- **What you are asked to do**: Please reproduce the entries exactly as they appear below, but not the pictures.

- **Dataset extract**:
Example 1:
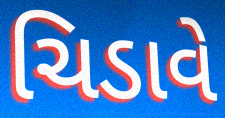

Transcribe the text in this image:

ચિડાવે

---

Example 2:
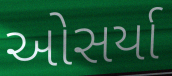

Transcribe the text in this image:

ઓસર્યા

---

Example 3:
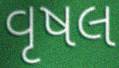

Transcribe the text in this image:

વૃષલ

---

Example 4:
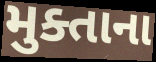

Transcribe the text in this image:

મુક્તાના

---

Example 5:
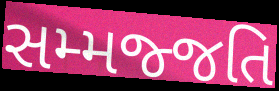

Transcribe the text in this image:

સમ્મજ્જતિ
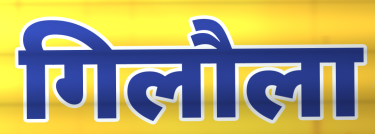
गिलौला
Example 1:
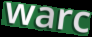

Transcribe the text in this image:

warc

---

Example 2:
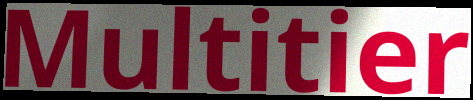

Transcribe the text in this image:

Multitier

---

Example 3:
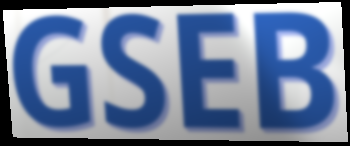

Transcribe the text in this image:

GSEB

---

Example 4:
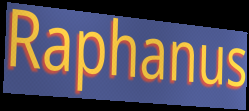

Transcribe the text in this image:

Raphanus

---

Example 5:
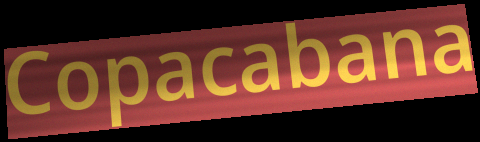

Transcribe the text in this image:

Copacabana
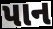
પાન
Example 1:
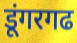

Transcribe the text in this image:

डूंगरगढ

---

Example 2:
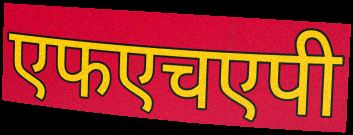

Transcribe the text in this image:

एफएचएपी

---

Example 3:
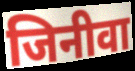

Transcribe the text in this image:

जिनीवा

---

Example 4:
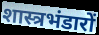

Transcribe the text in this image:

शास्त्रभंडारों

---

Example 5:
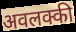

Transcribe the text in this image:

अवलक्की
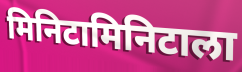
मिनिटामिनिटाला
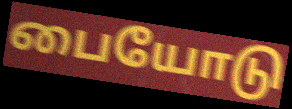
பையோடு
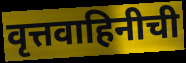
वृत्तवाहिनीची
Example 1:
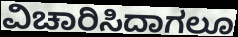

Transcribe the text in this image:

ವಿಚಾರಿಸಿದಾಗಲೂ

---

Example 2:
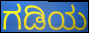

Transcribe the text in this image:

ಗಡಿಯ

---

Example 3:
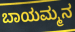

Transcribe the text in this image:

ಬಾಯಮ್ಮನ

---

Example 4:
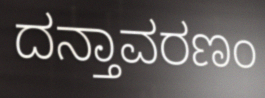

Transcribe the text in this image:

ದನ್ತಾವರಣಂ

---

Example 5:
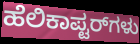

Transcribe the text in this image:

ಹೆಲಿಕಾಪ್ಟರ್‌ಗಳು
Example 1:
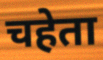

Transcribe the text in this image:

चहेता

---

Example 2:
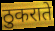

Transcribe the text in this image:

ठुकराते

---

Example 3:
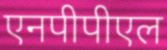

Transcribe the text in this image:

- **Answer box**:
Example 1:

Transcribe the text in this image:

ચિડાવે

---

Example 2:

Transcribe the text in this image:

ઓસર્યા

---

Example 3:

Transcribe the text in this image:

વૃષલ

---

Example 4:

Transcribe the text in this image:

મુક્તાના

---

Example 5:

Transcribe the text in this image:

સમ્મજ્જતિ
गिलौला
Example 1:

Transcribe the text in this image:

warc

---

Example 2:

Transcribe the text in this image:

Multitier

---

Example 3:

Transcribe the text in this image:

GSEB

---

Example 4:

Transcribe the text in this image:

Raphanus

---

Example 5:

Transcribe the text in this image:

Copacabana
પાન
Example 1:

Transcribe the text in this image:

डूंगरगढ

---

Example 2:

Transcribe the text in this image:

एफएचएपी

---

Example 3:

Transcribe the text in this image:

जिनीवा

---

Example 4:

Transcribe the text in this image:

शास्त्रभंडारों

---

Example 5:

Transcribe the text in this image:

अवलक्की
मिनिटामिनिटाला
பையோடு
वृत्तवाहिनीची
Example 1:

Transcribe the text in this image:

ವಿಚಾರಿಸಿದಾಗಲೂ

---

Example 2:

Transcribe the text in this image:

ಗಡಿಯ

---

Example 3:

Transcribe the text in this image:

ಬಾಯಮ್ಮನ

---

Example 4:

Transcribe the text in this image:

ದನ್ತಾವರಣಂ

---

Example 5:

Transcribe the text in this image:

ಹೆಲಿಕಾಪ್ಟರ್‌ಗಳು
Example 1:

Transcribe the text in this image:

चहेता

---

Example 2:

Transcribe the text in this image:

ठुकराते

---

Example 3:

Transcribe the text in this image:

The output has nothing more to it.